Era o próprio fato de uma situação cultural peculiar e única, criada pelo vasto processo de mestiçagem de culturas e passados, mentalidades e atitudes, que aparecia rica e inconfundivelmente em todas as manifestações da vida coletiva e do caráter individual. Em certo sentido, era como ter descoberto de novo a América hispânica, não a que haviam acreditado formar os espanhóis, nem aquela à qual diziam não poder renunciar os indigenistas, tampouco a África fragmentária que os escravos trouxeram, mas sim aquela outra que havia brotado espontânea e livremente de sua longa convivência, uma condição distinta, própria, mal conhecida, coberta de preconceitos e que era, no entanto, o fato mais poderoso de identidade reconhecível.

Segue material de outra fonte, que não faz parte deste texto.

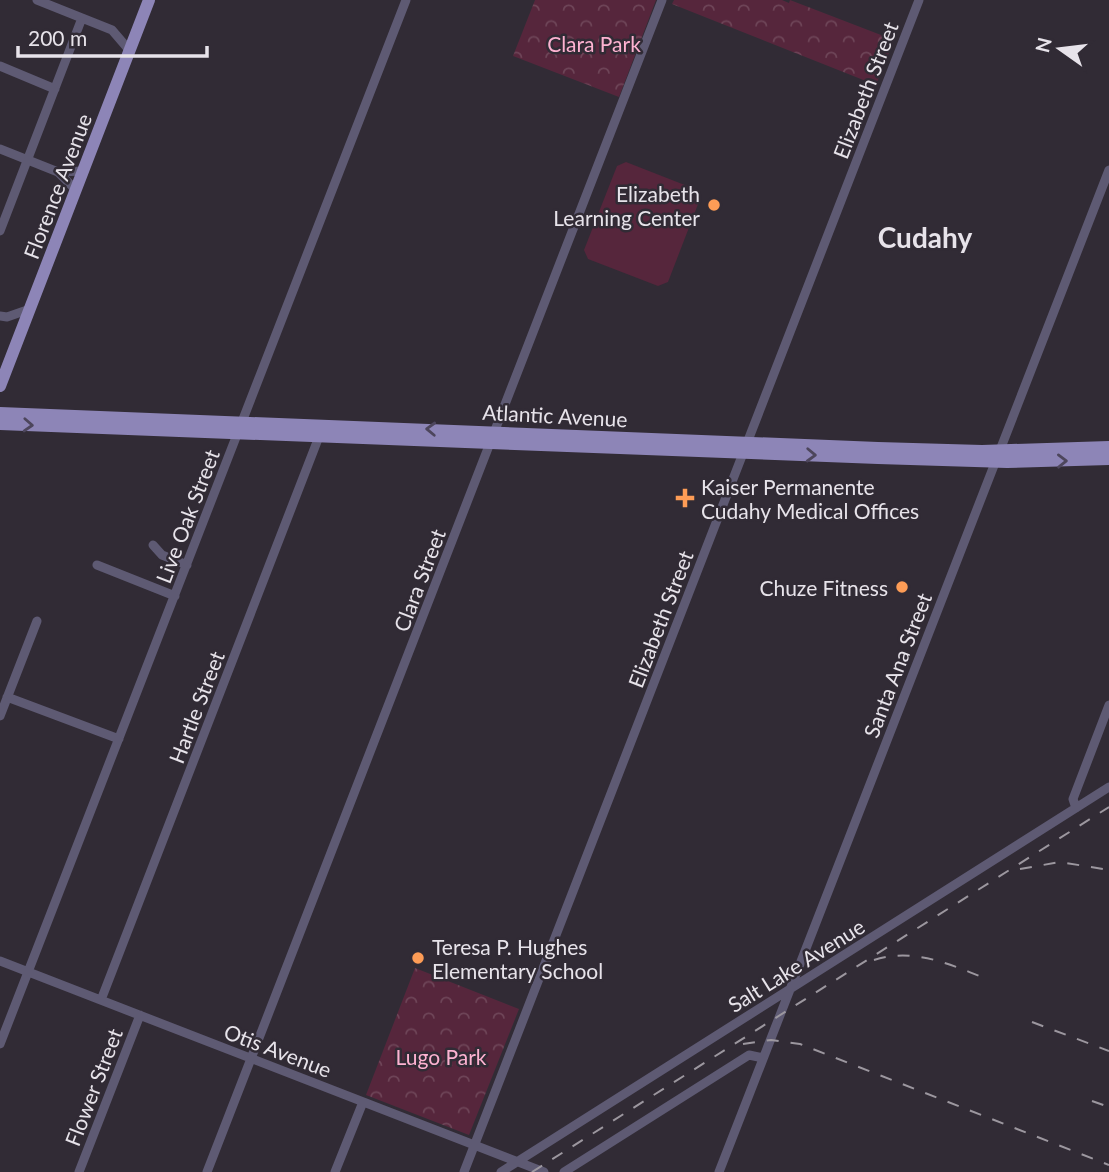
<svg xmlns="http://www.w3.org/2000/svg" width="1109" height="1172" viewBox="0 0 1109 1172" font-family="Lato,sans-serif">
<defs>
<pattern id="park-crowns" width="20" height="18" patternUnits="userSpaceOnUse" patternTransform="scale(1.75)"><rect width="20" height="18" fill="#56263c"/><path d="M2 6a3 3 0 1 1 6 0M12 15a3 3 0 1 1 6 0" fill="none" stroke="#6e4558"/></pattern>
</defs>
<rect width="100%" height="100%" fill="#312b35"/>
<path fill="#56263c" d="M626 162 695 189 700 199 668 282 658 286 588 259 584 250 617 166Z"/>
<path fill="url(#park-crowns)" d="M535 0H656L619 97 513 56Z
M674 0H782L789 3 790 0 894 40 876 85 672 4Z
M415 968 519 1009 469 1135 366 1095Z"/>
<g fill="none" stroke-linecap="round" stroke-linejoin="round">
<path stroke="#5e5a73" stroke-width="9" d="M37 0 112 30 130 51
M0 66 55 89
M0 149 58 172 76 190
M58 172 83 171
M0 231 82 18
M0 316 7 317 30 309
M153 545 162 555 187 565
M97 565 175 596
M7 697 119 739
M0 716 37 621
M1076 808 1073 799 1109 705
M0 961 544 1172
M101 1000 320 434
M0 1044 406 0
M79 1172 140 1015
M207 1172 662 0
M335 1172 363 1102
M464 1172 919 0
M501 1172 1109 787
M564 1172 749 1055 763 1058
M719 1172 1109 170"/>
<path stroke="#8d85b7" stroke-width="12" d="M0 386 149 0
M0 413 878 448 982 451 1109 447
M0 424 878 458 1007 462 1109 459"/>
<path stroke="#9c979f" stroke-width="2" stroke-dasharray="12 12" stroke-linecap="butt" d="M1020 869 1060 862 1109 870
M874 960C914 947 952 965 989 980
M1032 1022 1109 1051
M743 1044 771 1040 800 1044 1109 1165
M1092 1101 1109 1107
M532 1172 1109 807"/>
</g>
<defs><path id="oneway-chevron" d="M-2-3.5L2.5 0L-2 3.5" fill="none" stroke-width="1.6" stroke-linecap="round" stroke-linejoin="round" transform="scale(1.75)"/></defs>
<g stroke="#4d465c">
<use href="#oneway-chevron" transform="translate(28 425) rotate(3)"/>
<use href="#oneway-chevron" transform="translate(431 429) rotate(-178)"/>
<use href="#oneway-chevron" transform="translate(811 455) rotate(2)"/>
<use href="#oneway-chevron" transform="translate(1062 461) rotate(-1)"/>
</g>
<g fill="#fd9c56" stroke="#312b35" stroke-width="2.5">
<circle cx="714" cy="205" r="7"/>
<path d="M681.5 487.5h7v7h7v7h-7v7h-7v-7h-7v-7h7z"/>
<circle cx="902" cy="587" r="7"/>
<circle cx="418" cy="958" r="7"/>
</g>
<g text-anchor="middle" dominant-baseline="central" stroke-width="5" stroke-linejoin="round" paint-order="stroke">
<g font-size="21" fill="#fdb2d1" stroke="#312b35">
<text x="594" y="43">Clara Park</text>
<text x="441" y="1056">Lugo Park</text>
</g>
<g font-size="21" fill="#e7e3ea" stroke="#312b35">
<text transform="translate(865 90) rotate(-69)">Elizabeth Street</text>
<text transform="translate(57 186) rotate(-69)">Florence Avenue</text>
<text transform="translate(555 415) rotate(3)">Atlantic Avenue</text>
<text transform="translate(187 516) rotate(-69)">Live Oak Street</text>
<text transform="translate(419 580) rotate(-69)">Clara Street</text>
<text transform="translate(660 619) rotate(-69)">Elizabeth Street</text>
<text transform="translate(897 665) rotate(-69)">Santa Ana Street</text>
<text transform="translate(196 707) rotate(-69)">Hartle Street</text>
<text transform="translate(796 965) rotate(-32)">Salt Lake Avenue</text>
<text transform="translate(278 1050) rotate(21)">Otis Avenue</text>
<text transform="translate(93 1087) rotate(-69)">Flower Street</text>
</g>
<g font-size="21" fill="#e7e3ea" stroke="#312b35" text-anchor="end">
<text x="700" y="193">Elizabeth<tspan x="700" dy="24">Learning Center</tspan></text>
<text x="701" y="486" text-anchor="start">Kaiser Permanente<tspan x="701" dy="24">Cudahy Medical Offices</tspan></text>
<text x="888" y="587">Chuze Fitness</text>
<text x="432" y="946" text-anchor="start">Teresa P. Hughes<tspan x="432" dy="24">Elementary School</tspan></text>
</g>
<g font-size="28" font-weight="bold" fill="#e7e3ea" stroke="#312b35">
<text x="925" y="237">Cudahy</text>
</g>
</g>
<g transform="translate(1060 49) rotate(284)" stroke="#312b35" stroke-width="5" paint-order="stroke">
<path d="M0-5L12 26L0 18L-12 26Z" fill="#e7e3ea"/>
<text y="-10" font-size="19" font-weight="bold" text-anchor="middle" fill="#e7e3ea">N</text>
</g>
<path d="M18 46v10h189v-10" fill="none" stroke="#e7e3ea" stroke-width="3.5"/>
<text x="28" y="46" font-size="21" fill="#e7e3ea" stroke="#312b35" stroke-width="5" paint-order="stroke">200 m</text>
</svg>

Os mitos e as modalidades vitais, herdados das três culturas, eram importantes. Porém, além deles, no mais ordinário da vida diária, surgiam concepções, formas de sociabilidade, valores, maneiras, aspectos que já não correspondiam a nenhuma delas em particular.
Se alguém lê, com olhos europeus, um romance de Asturias ou de Carpentier, pode acreditar que se trata de uma visão artificial ou de uma anomalia desconcertante e nada familiar. Não se tratava de uma soma de personagens e acontecimentos fantásticos, dos quais há muitos e bons exemplos desde os primórdios da literatura, mas sim da revelação de uma situação diferente, não habitual, que chocava com os padrões aceitos do realismo. Para esses mesmos hispanoamericanos, era como uma redescoberta da sua situação cultural. Essa linha corre desde as Lendas da Guatemala até Cem anos de solidão. O que García Márquez descreve e que parece pura invenção não é outra coisa senão o retrato de uma situação peculiar vista com os olhos das pessoas que a vivem e a criam, quase sem mudanças. O mundo criollo está repleto de magia no sentido do inabitual e do estranho.

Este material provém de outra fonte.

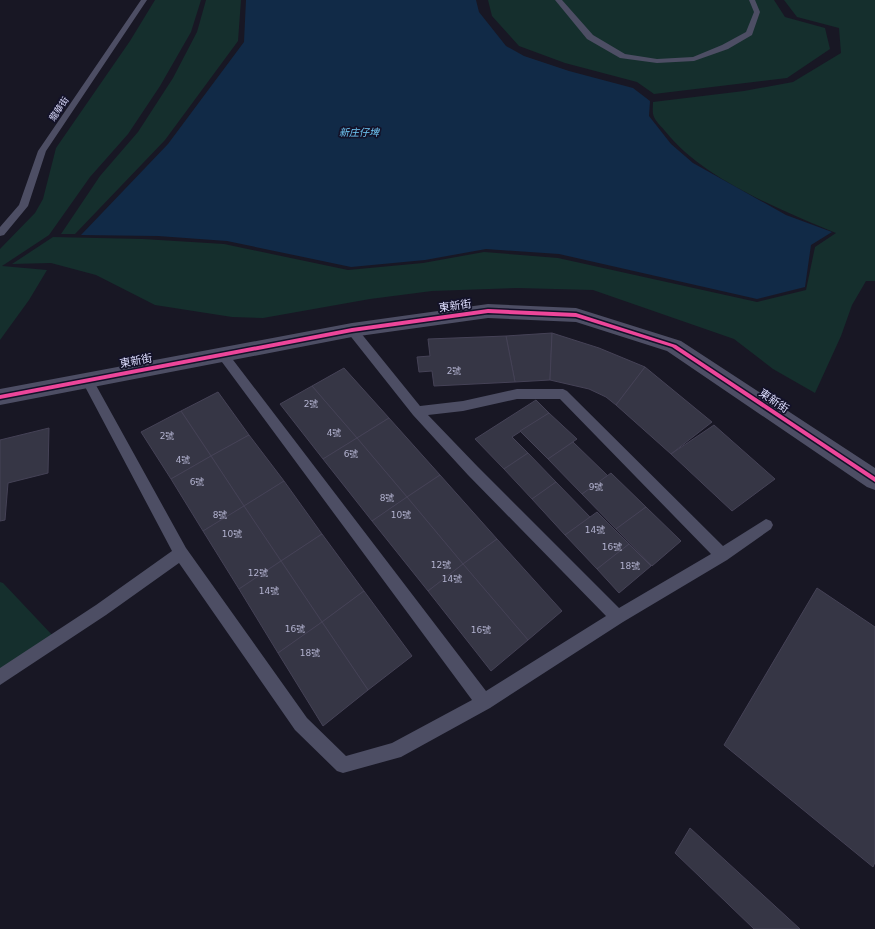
<svg xmlns="http://www.w3.org/2000/svg" width="875" height="929" viewBox="0 0 875 929" font-family="'DejaVu Sans','Noto Sans TC',sans-serif">
<rect width="100%" height="100%" fill="#181724"/>
<!-- green -->
<g fill="#152f2d">
<polygon points="155,0 201,0 191,32 160,86 128,134 90,177 49,235 2,266 47,270 29,300 0,340 0,249 35,213 43,199 56,148 130,41"/>
<polygon points="206,0 241,0 238,41 165,140 75,234 61,234 100,176 138,132 173,78 197,32"/>
<polygon points="488,0 774,0 785,17 825,28 830,49 787,78 654,94 637,82 565,63 519,46 492,16"/>
<path d="M784,0H875V281H866L852,305L841,336L815,393L773,369L734,339L593,290L518,288L432,291L370,299L263,318L232,317L155,305L96,275L51,263L12,264L53,237L143,239L224,244L348,270L423,263L484,252L558,258L757,302L806,290L815,247L836,233C781,210 703,179 665,131C662,127 656,122 654,117C652,113 653,106 653,102L744,91L793,82L841,53L839,28L797,17Z"/>
<polygon points="0,582 3,583 53,636 0,670"/>
</g>
<!-- water -->
<polygon fill="#112a47" points="246,0 476,0 479,12 506,46 524,56 569,71 633,88 650,101 649,116 671,144 693,163 786,215 832,232 811,245 805,287 757,299 559,254 486,249 425,260 351,267 227,241 158,236 81,235 168,144 244,42"/>
<!-- building -->
<g fill="#363645" stroke="#454256">
<polygon points="552,333 550,380 515,382 506,336"/>
<polygon points="552,333 599,348 645,367 616,405 606,397 589,389 550,380"/>
<polygon points="506,336 515,382 434,386 432,371 419,372 417,357 430,356 428,339"/>
<polygon points="645,367 712,422 671,454 616,405"/>
<polygon points="344,368 389,418 357,438 312,386"/>
<polygon points="312,386 357,438 323,459 280,404"/>
<polygon points="218,392 249,435 211,456 181,411"/>
<polygon points="536,400 549,413 512,437 528,453 504,469 475,439"/>
<polygon points="181,411 211,456 171,479 141,432"/>
<polygon points="549,413 577,439 548,459 520,431"/>
<polygon points="389,418 440,475 407,497 357,438"/>
<polygon points="714,425 775,479 732,511 671,454"/>
<polygon points="49,428 48,473 8,483 5,520 0,521 0,440"/>
<polygon points="249,435 284,481 244,506 211,456"/>
<polygon points="357,438 407,497 372,521 323,459"/>
<polygon points="573,442 608,476 582,494 548,459"/>
<polygon points="528,453 556,482 532,499 504,469"/>
<polygon points="211,456 244,506 203,531 171,479"/>
<polygon points="611,473 646,507 616,529 582,494"/>
<polygon points="440,475 497,539 463,564 407,497"/>
<polygon points="284,481 322,534 281,561 244,506"/>
<polygon points="556,482 590,517 565,535 532,499"/>
<polygon points="407,497 463,564 428,591 372,521"/>
<polygon points="244,506 281,561 239,589 203,531"/>
<polygon points="646,507 681,541 652,566 616,529"/>
<polygon points="597,512 629,544 597,569 565,535"/>
<polygon points="322,534 364,591 322,622 281,561"/>
<polygon points="497,539 562,611 528,640 463,564"/>
<polygon points="629,544 651,566 619,593 597,569"/>
<polygon points="281,561 322,622 278,653 239,589"/>
<polygon points="463,564 528,640 491,671 428,591"/>
<polygon points="817,588 875,627 875,862 873,867 724,745"/>
<polygon points="364,591 412,656 368,690 322,622"/>
<polygon points="322,622 368,690 323,726 278,653"/>
<polygon points="690,828 800,929 754,929 675,853"/>
</g>
<g fill="none" stroke-linecap="round" stroke-linejoin="round">
<!-- lane -->
<g fill="#4d4e64" fill-rule="evenodd">
<polygon points="141,0 147,0 46,151 28,206 4,235 0,236 0,227 19,205 38,151"/>
<polygon points="555,0 562,0 593,35 625,54 657,59 693,57 722,45 746,32 754,12 749,0 755,0 760,12 752,35 728,49 694,61 657,63 620,58 587,39"/>
<path d="M352,326L356,327L420,406L463,401L517,389H563L567,391L723,546L766,519L771,521L773,525L771,529L727,560L623,622L490,708L401,757L343,773L337,771L295,730L179,563L106,615L0,685V668L96,605L172,551L82,381L84,378L88,376L92,378L186,548L307,718L346,756L392,743L472,700L219,358L217,355L219,352L223,351L227,352L486,691L606,616L468,475L413,415L348,333L346,330L348,327ZM517,399H560L711,554L619,608L478,467L428,415L463,411Z"/>
</g>
<!-- street -->
<polygon fill="#4d4e64" fill-rule="evenodd" points="488,304 576,308 681,341 875,468 875,490 867,487 667,351 576,322 488,318 352,337 0,405 0,389 352,323"/>
<defs>
<polygon id="cycleway" points="488,309 576,313 676,345 875,477 875,482 672,347 576,317 488,313 352,332 0,399 0,395 352,328"/>
</defs>
<!-- cycleway casing -->
<use href="#cycleway" stroke="#131229" stroke-width="3"/>
<!-- cycleway -->
<use href="#cycleway" fill="#ed469a" fill-rule="evenodd"/>
</g>
<g text-anchor="middle" dominant-baseline="central" stroke-width="3.5" stroke-linejoin="round" paint-order="stroke">
<!-- far-street labels -->
<g font-size="9" fill="#dcdcfd" stroke="#131229">
<text transform="translate(59 109) rotate(-56)">龍華街</text>
</g>
<!-- number labels -->
<g font-size="9" fill="#b2b2cf">
<text x="454" y="371">2號</text>
<text x="311" y="404">2號</text>
<text x="334" y="433">4號</text>
<text x="167" y="436">2號</text>
<text x="351" y="454">6號</text>
<text x="183" y="460">4號</text>
<text x="197" y="482">6號</text>
<text x="596" y="487">9號</text>
<text x="387" y="498">8號</text>
<text x="220" y="515">8號</text>
<text x="401" y="515">10號</text>
<text x="595" y="530">14號</text>
<text x="232" y="534">10號</text>
<text x="612" y="547">16號</text>
<text x="441" y="565">12號</text>
<text x="630" y="566">18號</text>
<text x="258" y="573">12號</text>
<text x="452" y="579">14號</text>
<text x="269" y="591">14號</text>
<text x="295" y="629">16號</text>
<text x="481" y="630">16號</text>
<text x="310" y="653">18號</text>
</g>
<!-- far-water labels -->
<g font-size="10" font-style="italic" fill="#70c9f7" stroke="#131229">
<text x="359" y="132">新庄仔埤</text>
</g>
<!-- street labels -->
<g font-size="11" fill="#dcdcfd" stroke="#131229">
<text transform="translate(455 306) rotate(-8)">東新街</text>
<text transform="translate(136 361) rotate(-11)">東新街</text>
<text transform="translate(774 401) rotate(34)">東新街</text>
</g>
</g>
</svg>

A recuperação plena dessa realidade foi o fato fundamental que deu à literatura hispanoamericana a sua originalidade e o reconhecimento mundial.
Por muito tempo não houve nome para designar essa nova maneira criadora; tratou-se, poucas vezes, de assimilá-la a alguma tendência francesa ou inglesa; porém, evidentemente, era outra coisa.
Muitos anos depois da publicação das primeiras obras que representavam essa novidade, ao escrever um comentário sobre a narrativa no ano de 1949, ocorreu-me dizer, em meu livro Letras e homens da Venezuela: “o que veio a predominar […] e deixar o seu vestígio de uma maneira duradoura foi a consideração do homem como mistério em meio aos dados realistas. Uma adivinhação poética ou uma negação poética da realidade. O que, por falta de outra palavra, poderia se chamar um realismo mágico”. De onde veio aquele nome que ia correr com boa sorte? Do obscuro caldo do subconsciente. No final dos anos 1920, eu havia lido um estudo breve do crítico de arte alemão Franz Roh sobre a pintura pós-expressionista europeia que levava o título de Realismo mágico. Não me lembrava daquele livro longínquo, mas algum mecanismo obscuro da mente mo fez ressurgir espontaneamente no momento em que tratava de buscar um nome para aquela nova forma de narrativa. Não foi uma designação caprichosa, mas sim a misteriosa correspondência entre um nome esquecido e um fato novo.
Pouco mais tarde, Alejo Carpentier usou o termo o real maravilhoso para designar o mesmo fenômeno literário. É um bom nome, mesmo quando nem sempre a magia tenha a ver com as maravilhas; na realidade mais comum há um elemento mágico que somente é notado por alguns poucos. Mas isso carece de importância.
O que importa é que, a partir dos anos 1930, e de uma maneira contínua, a melhor literatura da América Latina, no romance, no conto e na poesia, não fez outra coisa senão apresentar e expressar o sentido mágico de uma realidade única.
Texto original em espanhol publicado em Godos, insurgentes y visionarios (Barcelona: Seix Barral, 1986, pp. 133-140).